Maxim Gelin sent me an interesting question:
Can you please explain to me, why is STP supposed to be evil? What's wrong with STP?
STP’s fundamental problem is that it’s a fail-close, not a fail-open protocol.
Ethernet bridges (later renamed to layer-2 switches) were designed to be transparent plug-and-pray devices that you could drop anywhere into the network and hope they’ll work. They could not rely on having a control-plane protocol between adjacent nodes (like most modern routing protocols do) – lack of control-plane communication indicated lack of adjacent bridges.
That’s all nice and dandy until a bridge loses its mind, and stops sending BPDUs (control plane activity) while still forwarding traffic (data plane activity). Adjacent bridges think they have hosts plugged into the affected ports (this is the fail close part), and start forwarding traffic through those ports, resulting in a nice forwarding loop (been there, seen that).
A bridge with hung control plane would not forward BPDUs between its ports (which would stop the forwarding loop), because the forwarding entry for the STP multicast address still punts packets to the CPU.
Fail-open or fail-close?
This section was inserted on August 1st 2014 to (hopefully) reduce the terminology confusion.
As Chris Marget mentioned in his comment, the "fail-open" or "fail-close" is a clunky terminology bound to be misunderstood (as evidenced by numerous other comments).
Being an oldtimer, I always see computer networks as part of generic electrical circuits and switching landscape – for me, "fail-close" = "pass current or traffic on failure" and "fail-open" = "stop passing current or traffic".
Other people think about computer networks in valve or door analogies. For them "fail close" means "the door or valve is closed on failure – there’s no traffic" and "fail open" obviously means "the door or valve is opened on failure, and the traffic passes".
In the context of this blog post "fail close" means "a failed/confused bridge continues to forward the traffic, and the bridged network will send the traffic across such bridge." You might have a different opinion on what "open" or "close" means, and it’s as valid as any… but quoting Cisco’s documentation won’t make your point any more valid (it just proves that the writer of that document agrees with your view of what opens or closes on failure). I would however appreciate a pointer to a more authoritative source (although I doubt it exists).
Back to bridging and STP
The solution to the confused bridge traffic forwarding problem is quite simple: Cisco IOS has bridge assurance – you configure a port to expect an adjacent bridge, and the port doesn’t forward traffic if it doesn’t receive BPDUs from the other end.

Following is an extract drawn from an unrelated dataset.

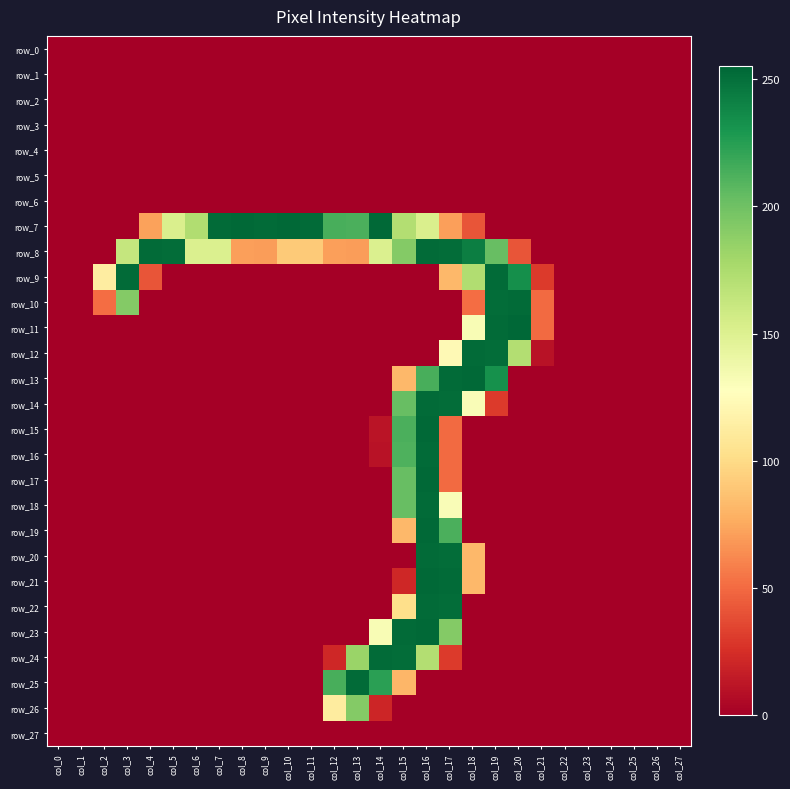

How many distinct data groups are displayed?

28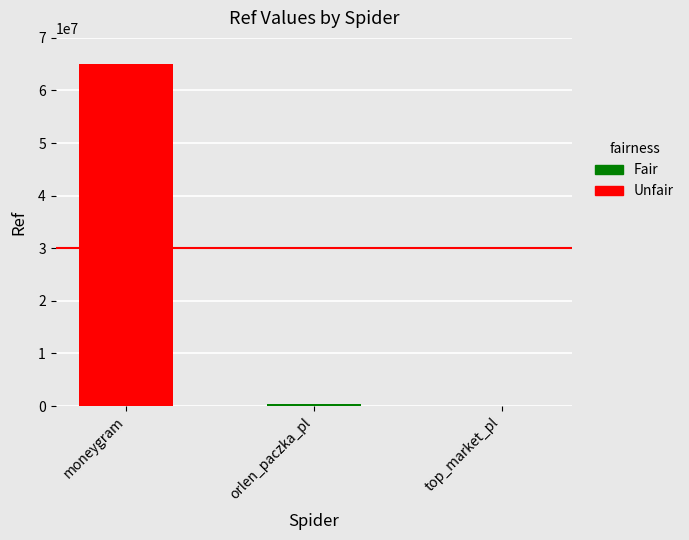

List the labels in order of value, smallest first.

top_market_pl, orlen_paczka_pl, moneygram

Fail-close nature of STP isn't its only drawback. The original STP had numerous other challenges, from slow convergence to lack of VLAN awareness. Unfortunately the IEEE decided to keep heaping kludges on top of STP until the whole thing nearly toppled over – it’s like trying to build the global Internet by tinkering with RIP ad nauseam instead of designing BGP.
The generic solution to this particular problem (and a few others, including hosts turning into bridges) seems to be extremely simple: allow a switch port to be a host-facing port (implicitly configuring BPDU guard and a few other things) or a fabric port (implicitly configuring bridge assurance and VLAN trunking). Why hasn’t any vendor implemented such a simple concept? I can’t figure it out – your comments are most welcome!